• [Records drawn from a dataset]
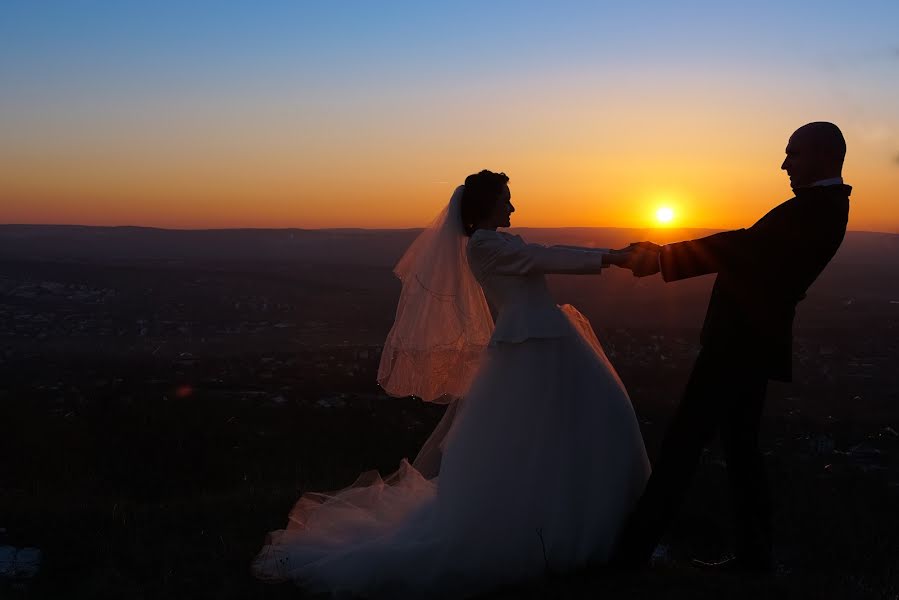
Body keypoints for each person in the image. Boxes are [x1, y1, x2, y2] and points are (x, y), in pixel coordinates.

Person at [253, 170, 651, 597]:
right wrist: (614, 257)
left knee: (582, 427)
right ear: (487, 205)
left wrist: (613, 257)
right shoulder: (485, 246)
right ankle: (565, 532)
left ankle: (590, 525)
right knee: (561, 432)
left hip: (547, 342)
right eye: (507, 199)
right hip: (531, 348)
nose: (513, 207)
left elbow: (538, 253)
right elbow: (544, 256)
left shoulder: (501, 243)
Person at [612, 122, 851, 571]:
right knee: (741, 451)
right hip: (752, 344)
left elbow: (742, 246)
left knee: (683, 446)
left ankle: (628, 556)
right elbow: (750, 250)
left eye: (792, 153)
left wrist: (662, 257)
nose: (784, 164)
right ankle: (754, 557)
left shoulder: (818, 209)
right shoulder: (821, 206)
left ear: (823, 156)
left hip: (738, 346)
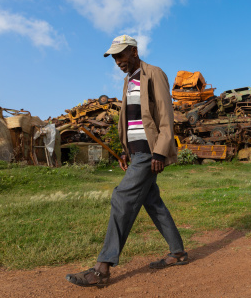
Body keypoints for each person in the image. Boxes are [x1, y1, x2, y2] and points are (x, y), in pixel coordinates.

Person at [66, 35, 187, 287]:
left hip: (149, 151)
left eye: (121, 55)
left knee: (121, 197)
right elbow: (130, 121)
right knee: (152, 202)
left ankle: (102, 268)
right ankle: (178, 252)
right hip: (136, 152)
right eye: (114, 58)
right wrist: (125, 151)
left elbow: (166, 115)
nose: (118, 61)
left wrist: (160, 152)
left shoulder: (154, 73)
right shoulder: (128, 80)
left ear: (134, 51)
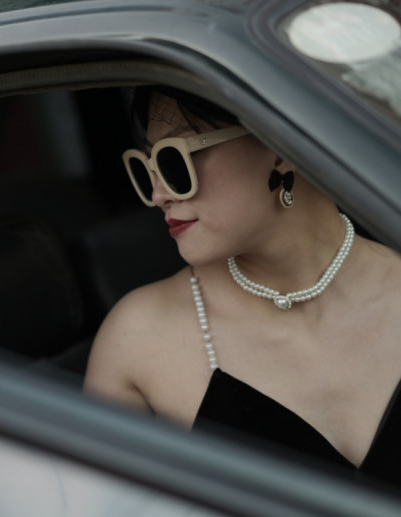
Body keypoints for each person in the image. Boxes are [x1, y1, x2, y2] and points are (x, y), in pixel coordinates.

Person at [84, 86, 401, 482]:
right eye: (147, 166)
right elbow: (99, 512)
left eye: (175, 159)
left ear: (279, 145)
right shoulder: (137, 338)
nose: (158, 194)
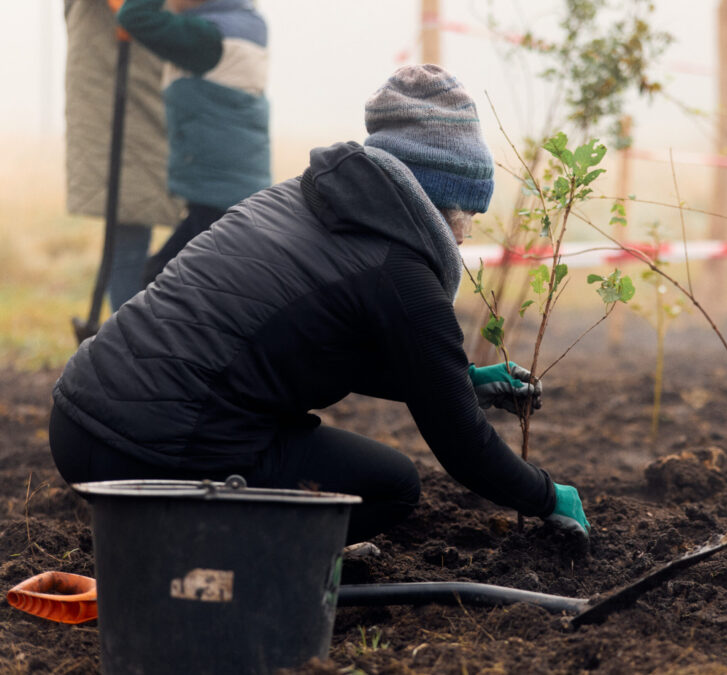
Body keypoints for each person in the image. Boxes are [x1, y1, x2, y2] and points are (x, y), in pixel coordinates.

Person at [49, 64, 592, 543]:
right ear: (440, 196)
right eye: (470, 211)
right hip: (149, 458)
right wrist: (547, 496)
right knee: (390, 486)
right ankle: (235, 557)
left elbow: (315, 340)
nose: (469, 232)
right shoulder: (401, 271)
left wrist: (461, 376)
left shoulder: (303, 199)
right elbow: (462, 445)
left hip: (77, 424)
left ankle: (184, 538)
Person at [114, 0, 272, 287]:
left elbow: (134, 16)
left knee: (161, 280)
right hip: (234, 190)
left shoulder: (206, 35)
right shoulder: (244, 23)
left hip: (217, 196)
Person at [64, 0, 183, 310]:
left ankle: (134, 338)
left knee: (205, 221)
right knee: (131, 226)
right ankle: (131, 344)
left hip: (153, 85)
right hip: (121, 86)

• [Exercise brief] Without any of its images, the data above should be returned exactly.

• [Answer box]
Body keypoints for each person in the image. Boxes are [x1, y1, x2, y2] and points are (x, y), in pixel coordinates.

Person at [253, 170, 651, 597]:
right wrist: (614, 257)
left knee: (582, 427)
right ear: (487, 205)
left wrist: (613, 257)
right shoulder: (485, 246)
right ankle: (565, 532)
left ankle: (590, 525)
right knee: (561, 432)
left hip: (547, 342)
right eye: (507, 199)
right hip: (531, 348)
nose: (513, 207)
left elbow: (538, 253)
right elbow: (544, 256)
left shoulder: (501, 243)
Person at [612, 122, 851, 571]:
right knee: (741, 451)
right hip: (752, 344)
left elbow: (742, 246)
left knee: (683, 446)
left ankle: (628, 556)
right elbow: (750, 250)
left eye: (792, 153)
left wrist: (662, 257)
nose: (784, 164)
right ankle: (754, 557)
left shoulder: (818, 209)
right shoulder: (821, 206)
left ear: (823, 156)
left hip: (738, 346)
Body keypoints for each person in the image. Boxes are [x1, y1, x2, y2] and points are (x, y), in pixel coordinates.

Person at [66, 35, 187, 287]:
left hip: (149, 151)
left eye: (121, 55)
left knee: (121, 197)
right elbow: (130, 121)
right knee: (152, 202)
left ankle: (102, 268)
right ankle: (178, 252)
right hip: (136, 152)
right eye: (114, 58)
right wrist: (125, 151)
left elbow: (166, 115)
nose: (118, 61)
left wrist: (160, 152)
left shoulder: (154, 73)
right shoulder: (128, 80)
left ear: (134, 51)
Body keypoints for each person in the image. Boxes are [x1, y1, x2, y2] and points are (x, y), in pixel coordinates.

Person at [84, 86, 401, 482]:
right eye: (147, 166)
right elbow: (99, 512)
left eye: (175, 159)
left ear: (279, 145)
right shoulder: (137, 338)
nose: (158, 194)
Body keypoints for each person in the image. Boxes are [x1, y1, x2, y2] and points are (x, y), in pixel coordinates.

Person at [49, 64, 592, 543]:
right ear: (440, 196)
right eye: (470, 211)
right hip: (149, 458)
right wrist: (547, 496)
right knee: (390, 486)
right ankle: (235, 557)
left elbow: (315, 340)
nose: (469, 232)
right shoulder: (401, 271)
left wrist: (461, 376)
left shoulder: (303, 199)
right elbow: (462, 445)
left hip: (77, 424)
left ankle: (184, 538)
Person at [114, 0, 272, 287]:
left elbow: (134, 16)
left knee: (161, 280)
right hip: (234, 190)
left shoulder: (206, 35)
right shoulder: (244, 23)
left hip: (217, 196)
Person at [64, 0, 183, 310]:
left ankle: (134, 338)
left knee: (205, 221)
right knee: (131, 226)
right ankle: (131, 344)
left hip: (153, 85)
right hip: (121, 86)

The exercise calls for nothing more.